Sans le montrer explicitement, la mini-série laisse comprendre que le rapport des personnages à l’alcool vient d’un manque. Celui de la mère adoptive, c’est le manque d’amour. Clairement. Gravement. Son mari la méprise et l’ignore au plus haut point. Seule à la maison, elle boit. S’affaisse devant la télévision. Désespère. Le manque de la protagoniste principale vient d’un déséquilibre. Trop pour les échecs, pas assez pour sa vie privée. En décalage total par rapport aux autre jeunes de son âge, elle trouve dans l’alcool l’évasion qu’il lui faut pour respirer un peu. Pour vivre, quoi. Jusqu’au pire. De la bière, puis du vin, en allant jusqu’à la margarita, puis au gibson, puis au pastis. L’alcool se présente en souriant.
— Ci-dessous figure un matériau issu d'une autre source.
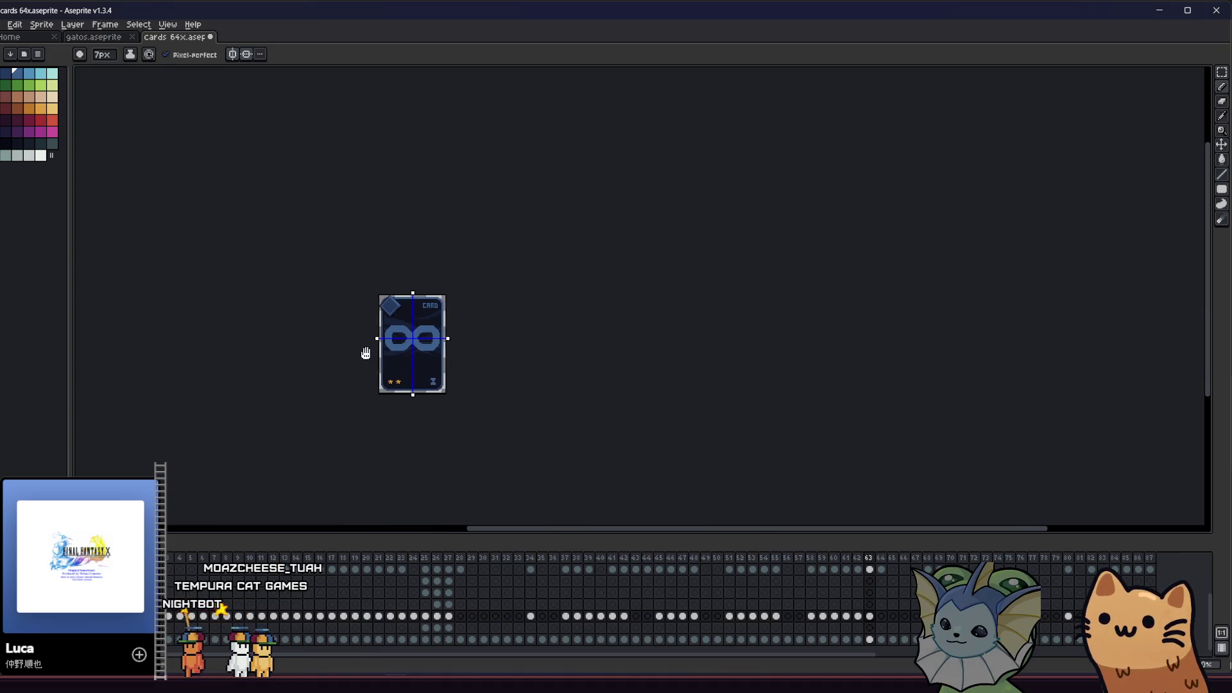
{"action": "key", "text": "ctrl+z"}
{"action": "left_click_drag", "start_coordinate": [356, 299], "coordinate": [435, 289]}
{"action": "key", "text": "b"}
Il offre une complicité entre la mère adoptive et la fille. Et finit par provoquer quelques dégâts, de gros dégâts. Il abrutit, efface la personnalité. C’est le scénario qui le dit, c’est la photographie qui le montre. Métaphore sexuelle quand Elisabeth va se coucher après avoir gobé et sa pilule et son coup de whiskey: elle visualise les pions au plafond, et l’ombre d’un pion la pénètre à hauteur de vagin jusqu’à monter sur ses seins. Jusqu’à la recouvrir complètement. A l’effacer. Chapeau la mise en scène.
Rapports alcoolisés
Mais pas de moralisme pour autant. Pas question dans Le Jeu de la dame de dire que l’alcool c’est bien ou pas bien. Juste un témoignage. Rapports à l’alcool dans l’illusion. Dans l’isolement. Illusion de croire qu’Elisabeth est meilleure aux échecs sous médocs et boisson. Illusion de croire qu’elle peut y trouver le bonheur qu’elle cherche de tout son cœur. La fille est en manque de jeunesse, de folie, d’évasion, d’insouciance, de vie. Dans la fumette. La tentative de baiser, assez comique et décevante. Quand elle demande à son partenaire en rut s’il en a encore pour long… Et surtout dans la défonce alcoolisé. Dans tout ça, elle croit trouver ce qui lui manque. Et elle s’isole en même temps. Décrépit. Changement physique très marquant de l’actrice.
« – J’ai besoin d’être seule.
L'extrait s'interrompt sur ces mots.